On Wednesday 5th June, Years 10 and 12 students at Aylesbury UTC in Buckinghamshire are in for a real treat when multi award-winning author Anthony McGowan visits them.  

Anthony’s debut novel was an adult thriller, Stag Hunt published to wide critical acclaim in 2004 with a  sequel, Mortal Coil, out in 2005. In the same year, Random House published Hellbent, which was his first novel for teenagers, described by The Times as ‘a brilliantly nauseating thriller’. A second young-adult book, Henry Tumour, was published in April 2006. According to The Guardian, ‘Henry Tumour is a boisterous, anarchic, frequently vulgar comedy about a boy with a brain tumour. It is very, very funny. It is also a wise, sensitive and questioning novel about the opposing forces that make us what we are.’ Henry Tumour won the 2006 Booktrust Teenage prize, the 2007 Catalyst Award, and was shortlisted for several other major awards. The Knife That Killed Me, was published in 2008. It deals in a hard-hitting, intensely realised way with the problems of knife crime and youth violence.

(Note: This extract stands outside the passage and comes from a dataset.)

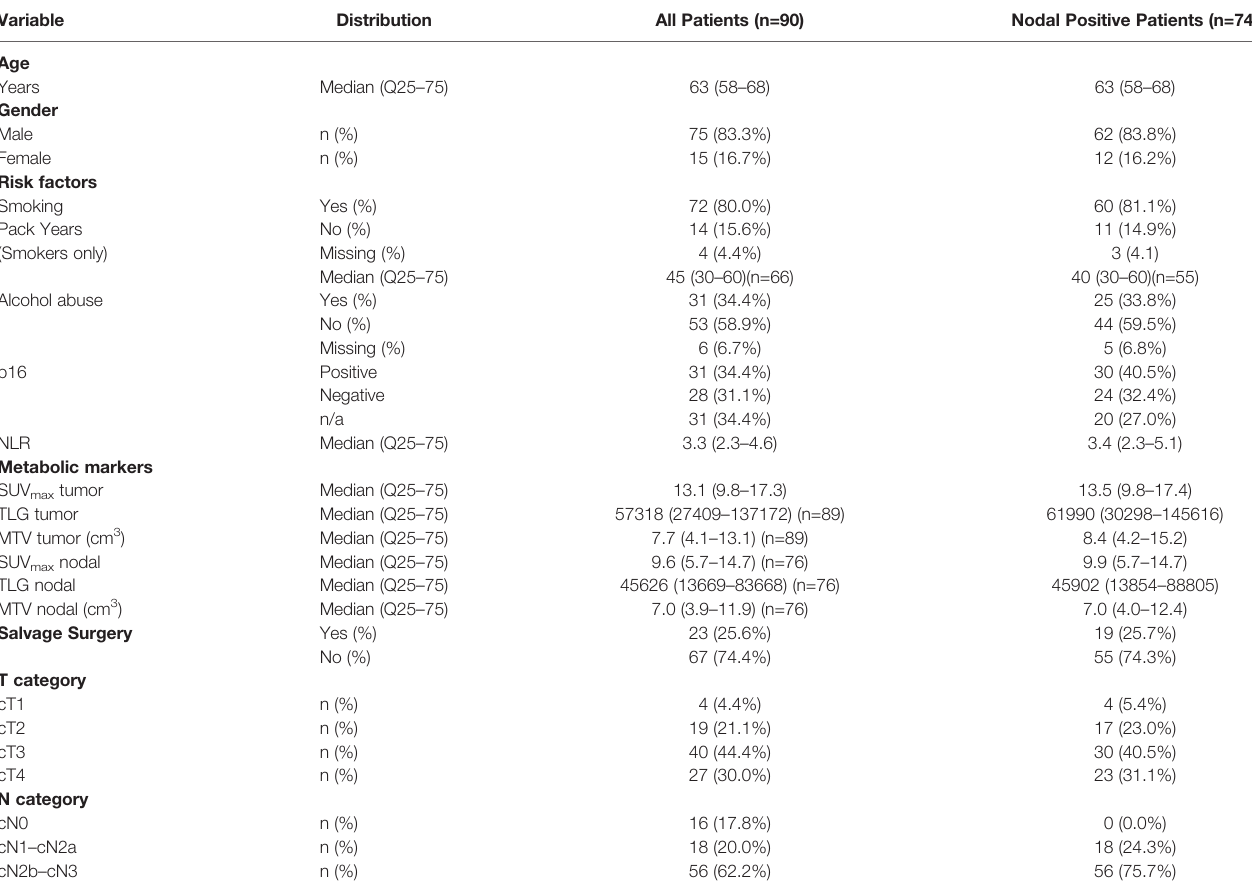
TABLE 1 | Patient demographics and clinical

The novel was filmed and released in July 2014.  

His other titles include Hello Darkness, and the Brock/Pike/Rook/Lark quartet (The Truth of Things series). Lark won the CILIP Carnegie medal in 2020. The Art of Failing published by Oneworld in 2017 is a humorous account of the writer’s life. How to Teach Philosophy to Your Dog, an introduction to philosophy, was published in 2019. Dogs of the Deadlands published in 2022 was shortlisted for The Week Junior Book Awards. He has also written feature articles for The Sunday Telegraph, The Guardian, The Times and the Evening Standard, on subjects ranging from the nightmare of being a relative failure married to a superwoman, to travel, and the dangers of hunting rats with a crossbow. 

Anthony will be talking to the students about the inspiration for their own writing, enthusing them about the joy of reading and stimulating their creative writing. Each participating student will also be gifted a copy of one of Anthony’s books, which he will sign and dedicate. A signed book can be a permanent reminder of a special experience and can reinforce the message about the pleasure and importance of reading. 

The visit is part of a Literacy Project funded by the Merchant Taylors’ Foundation working with Authors Aloud UK, taking authors into schools in Southwark, Aylesbury, Wallingford and Londonderry. The aim is that by meeting the authors, young people will be encouraged to increase their reading for pleasure and develop their creative writing skills, and it will support the literacy work that is done in the school.